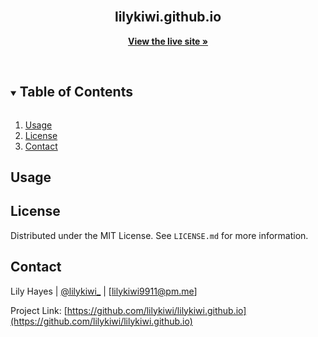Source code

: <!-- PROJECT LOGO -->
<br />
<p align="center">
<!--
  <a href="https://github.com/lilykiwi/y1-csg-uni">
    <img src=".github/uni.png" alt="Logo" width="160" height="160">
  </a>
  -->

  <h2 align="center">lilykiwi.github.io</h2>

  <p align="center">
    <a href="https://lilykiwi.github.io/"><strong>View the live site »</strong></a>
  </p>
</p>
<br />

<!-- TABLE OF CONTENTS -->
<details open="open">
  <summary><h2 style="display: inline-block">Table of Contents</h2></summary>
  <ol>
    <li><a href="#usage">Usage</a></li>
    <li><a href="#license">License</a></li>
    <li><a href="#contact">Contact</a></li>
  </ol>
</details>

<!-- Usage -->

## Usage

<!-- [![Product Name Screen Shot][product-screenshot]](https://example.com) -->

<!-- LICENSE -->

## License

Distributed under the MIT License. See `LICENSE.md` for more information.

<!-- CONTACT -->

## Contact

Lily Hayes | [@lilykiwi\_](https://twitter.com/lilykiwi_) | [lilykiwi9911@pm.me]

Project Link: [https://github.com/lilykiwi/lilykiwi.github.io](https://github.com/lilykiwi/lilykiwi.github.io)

◆ Job ◆
Please give the entries again word for word, without any pictures.

◆ Written answer ◆
Source code

: <!-- PROJECT LOGO -->
<br />
<p align="center">
<!--
  <a href="https://github.com/lilykiwi/y1-csg-uni">
    <img src=".github/uni.png" alt="Logo" width="160" height="160">
  </a>
  -->

  <h2 align="center">lilykiwi.github.io</h2>

  <p align="center">
    <a href="https://lilykiwi.github.io/"><strong>View the live site »</strong></a>
  </p>
</p>
<br />

<!-- TABLE OF CONTENTS -->
<details open="open">
  <summary><h2 style="display: inline-block">Table of Contents</h2></summary>
  <ol>
    <li><a href="#usage">Usage</a></li>
    <li><a href="#license">License</a></li>
    <li><a href="#contact">Contact</a></li>
  </ol>
</details>

<!-- Usage -->

## Usage

<!-- [![Product Name Screen Shot][product-screenshot]](https://example.com) -->

<!-- LICENSE -->

## License

Distributed under the MIT License. See `LICENSE.md` for more information.

<!-- CONTACT -->

## Contact

Lily Hayes | [@lilykiwi\_](https://twitter.com/lilykiwi_) | [lilykiwi9911@pm.me]

Project Link: [https://github.com/lilykiwi/lilykiwi.github.io](https://github.com/lilykiwi/lilykiwi.github.io)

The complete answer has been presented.